A lawyer has filed a lawsuit against the National Archives in an attempt to obtain the underlying correspondence and memos relating to the decisions of Presidents Donald Trump and Joe Biden to postpone the release of the JFK records, six decades after the event.
The one spearheading this attempt to gain information about the national security threats that these records allegedly pose is attorney Larry Schnapf, who has been interested in the assassination since he was a child.
Schnapf told The Epoch Times that in February, the government singled out 5,700 pages relevant to his request and will be sending them to him in 250-page batches.
He received part of the first tranche last week. Some of it is redacted, something that he plans to challenge legally.
“The files released in the first tranche pertain to President Trump’s October 2017 decision to postpone disclosure of the assassinations records for six months. These documents show that the National Archives disagreed with postponement requests of the CIA and FBI and how the rationale for the temporary six-month postponement was orchestrated,” Schnapf said.
“I believe the next batch of records will pertain to President Trump’s April 2018 decision to postpone disclosure until October 2021.”
“I support that suit,” Kennedy Jr. told The Epoch Times, “It’s a 60-year-old crime. There’s no excuse for not complying with the law and releasing the records.”

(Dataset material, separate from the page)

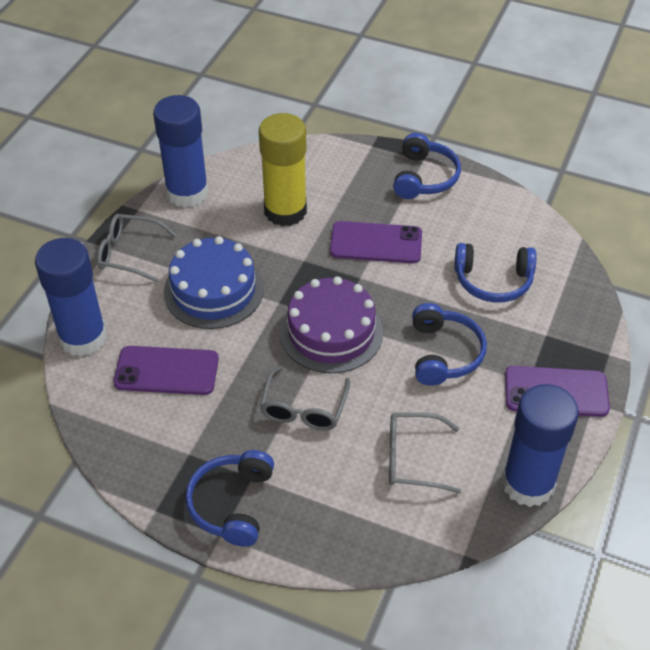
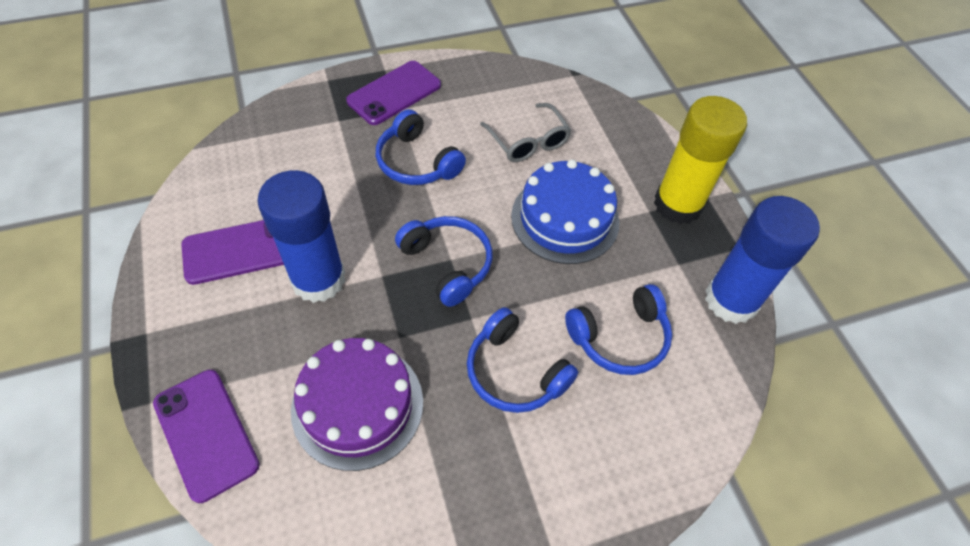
blue glue stick: [35,238,107,356] [153,95,209,208] [502,384,579,507] = 3 -> [257,170,346,303] [705,196,820,324] = 2
grey glasses: [97,214,177,282] [260,365,350,431] [389,413,461,494] = 3 -> [480,103,572,162] = 1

“In addition to this lawsuit, I submitted the attached letter to the Archivist on behalf of a team of lawyers I have assembled requesting that the Archives follow-up on a number of search requests tendered to the CIA and FBI by the Assassination Records Review Board (ARRB) in 1998 and that remain outstanding,” Schnapf said. “If I don’t receive an adequate response from the Archives on this request, I will file a second lawsuit. My team of lawyers is also working on a complaint against President Biden for failing to comply with the terms of the JFK Records Act. We will be seeking a writ of mandamus requiring the President to release the records.”
The 1992 JFK Records Act mandated that all the documents be released by Oct. 26, 2017.

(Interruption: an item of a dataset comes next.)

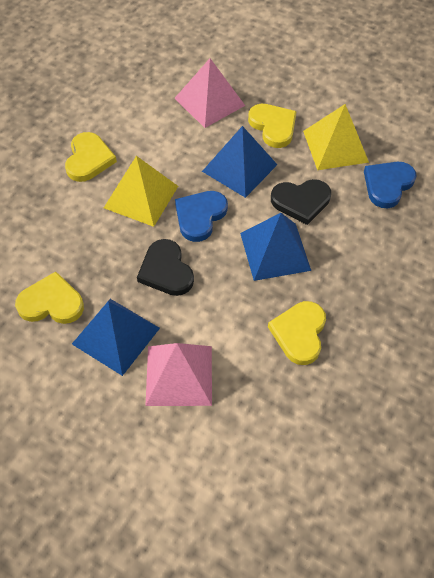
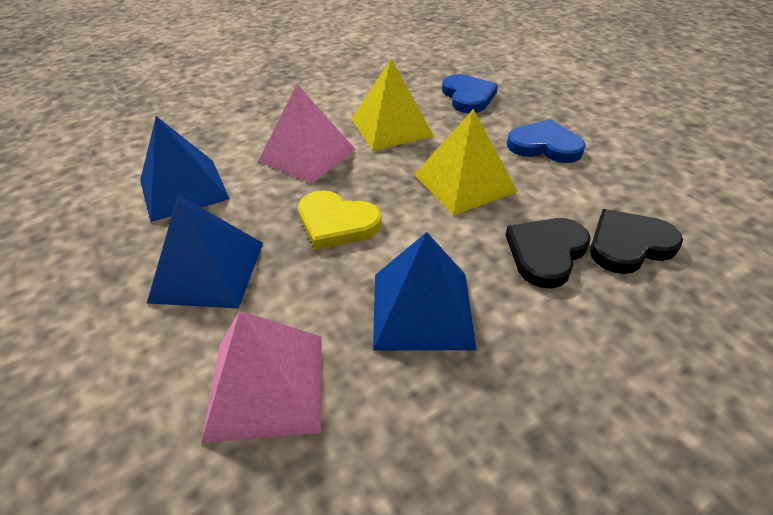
yellow heart: [15,272,84,324] [65,132,117,182] [248,104,297,148] [268,301,326,365] = 4 -> [298,190,381,250] = 1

However, one person had the power to stop it—the incumbent president.
When the time for total declassification finally came, President Donald Trump put a six-month delay on the final declassification. Then he put a three-year delay on it.

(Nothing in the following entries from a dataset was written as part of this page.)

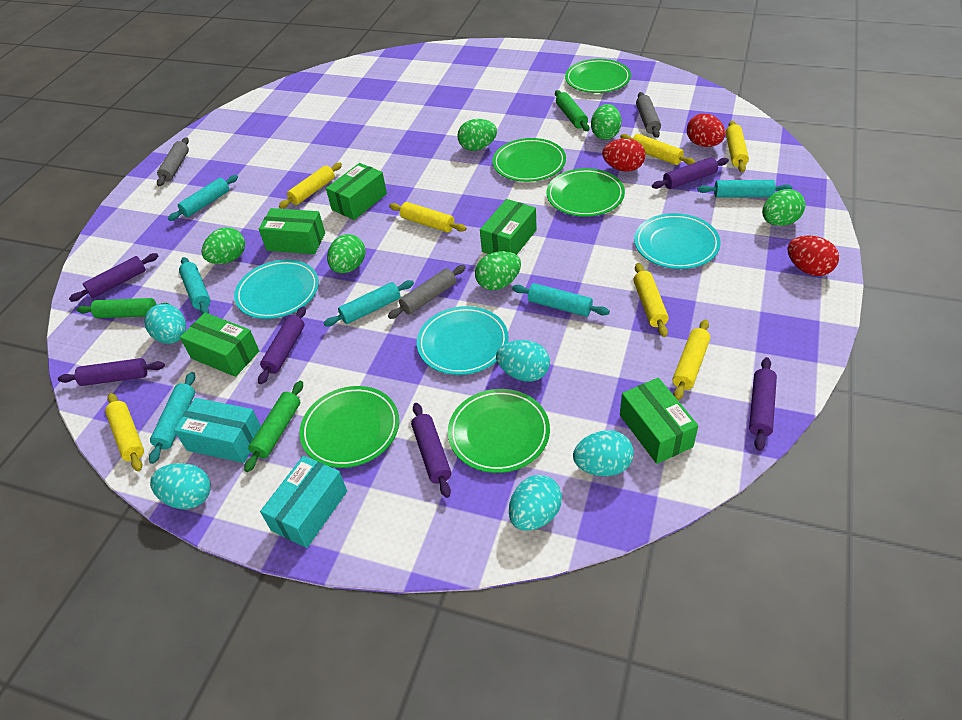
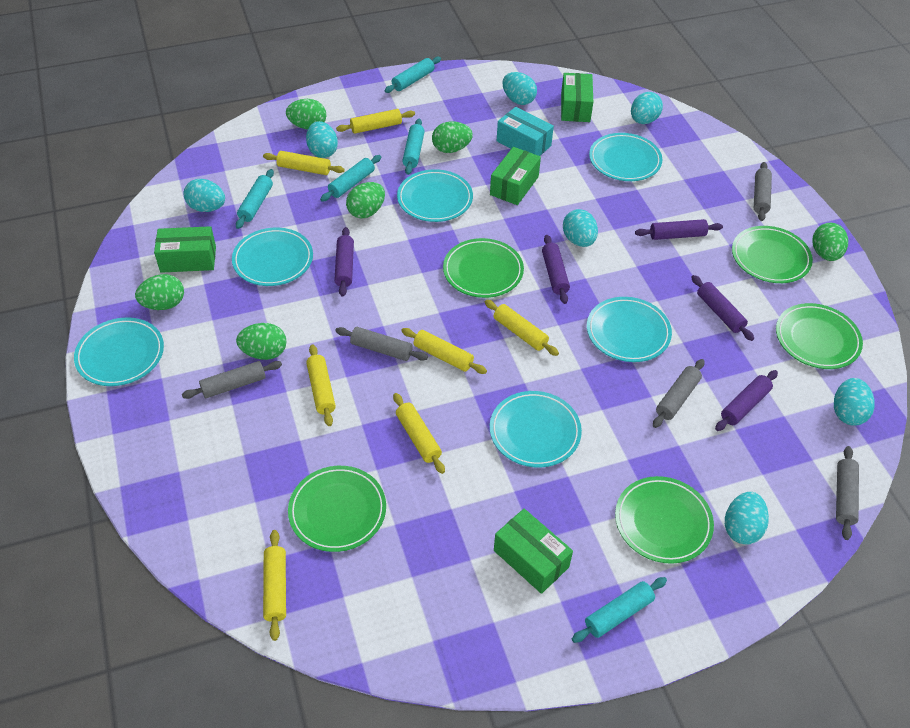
green box: [180,313,259,377] [259,208,325,254] [326,163,387,220] [480,199,537,255] [620,378,698,464] = 5 -> [154,226,216,273] [490,147,541,205] [494,509,573,594] [561,73,593,122] = 4
green rolling pin: [76,298,171,318] [244,381,303,472] [555,90,590,131] = 3 -> none = 0
grey rolling pin: [157,137,189,186] [388,265,466,319] [636,92,661,138] = 3 -> [182,361,282,399] [335,327,428,361] [653,359,704,428] [754,162,772,221] [836,446,859,540] = 5
purple rolling pin: [58,358,165,386] [69,253,158,302] [258,306,306,385] [411,403,451,498] [652,157,729,189] [749,357,777,451] = 6 -> [334,227,354,296] [542,235,570,304] [635,219,723,240] [691,275,754,341] [715,370,778,431] = 5
red egg: [602,138,645,172] [687,113,726,147] [788,235,839,276] = 3 -> none = 0
turquoise box: [174,398,261,463] [260,456,347,548] = 2 -> [497,107,554,156] = 1
turquoise egg: [144,304,186,344] [150,463,211,509] [496,340,550,382] [509,475,562,531] [573,430,634,476] = 5 -> [183,179,225,212] [306,121,338,158] [502,72,537,105] [563,209,598,247] [631,92,663,124] [725,492,769,544] [834,378,875,426] = 7
turquoise plate: [234,260,319,319] [417,306,509,375] [634,213,721,269] = 3 -> [74,317,164,386] [232,228,313,286] [397,169,473,222] [490,391,582,467] [587,297,672,362] [589,133,662,181] = 6
turquoise rolling pin: [149,372,195,464] [168,175,238,221] [179,257,211,314] [324,280,414,326] [512,283,610,317] [697,180,792,198] = 6 -> [236,169,274,229] [320,155,381,202] [384,57,441,93] [402,119,425,175] [572,577,667,643] = 5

“Some of the material shows the national archives strongly disagreed with the proposed withholdings made by CIA and FBI, saying the requests did not comply with the JFK Records Act. It was previously unclear what role the Archives played or if they were basically just a passive records custodian. The ARRB Final Report recommended that NARA [National Archives and Records Administration] or some future government body be given the same powers of the ARRB to overrule agency objections and the latest exchange shows how the current structure does not work. Both presidents seem to cave into claims of national security no matter how unreasonable,” Schnapf continued.
“This first batch covered the time period before Trump issued his first postponement in October 2017. I’ve only received 58 unredacted pages so far while waiting for another 179 pages of this first batch being reviewed by other agencies.”
“This first batch also seems to suggest that the executive branch orchestrated the October 2017 postponement so that it was being requested by NARA,” Schnapf stated.
By the time President Joe Biden took office, about 15,000 documents were either being withheld or redacted in part.
“It’s very little and very late,” Kennedy Jr. said
“There’s only 10 percent of the documents that legally have to be released in that data dump. But even those documents are clearly showing that the CIA lied outright to the Warren Commission about its relationship with Lee Harvey Oswald,” he added.
Schnapf and his team are determined to try their best to shed light on the classified information and pursue various means, not limited to Freedom of Information Act requests.
“We have an aggressive group of lawyers. We’re going to be pressing the law. We’re going to try to use the law. In the past when there was litigation, it was often focused on the Freedom of Information Act. We’re trying all different things. We’re going to pursue this and pursue that.”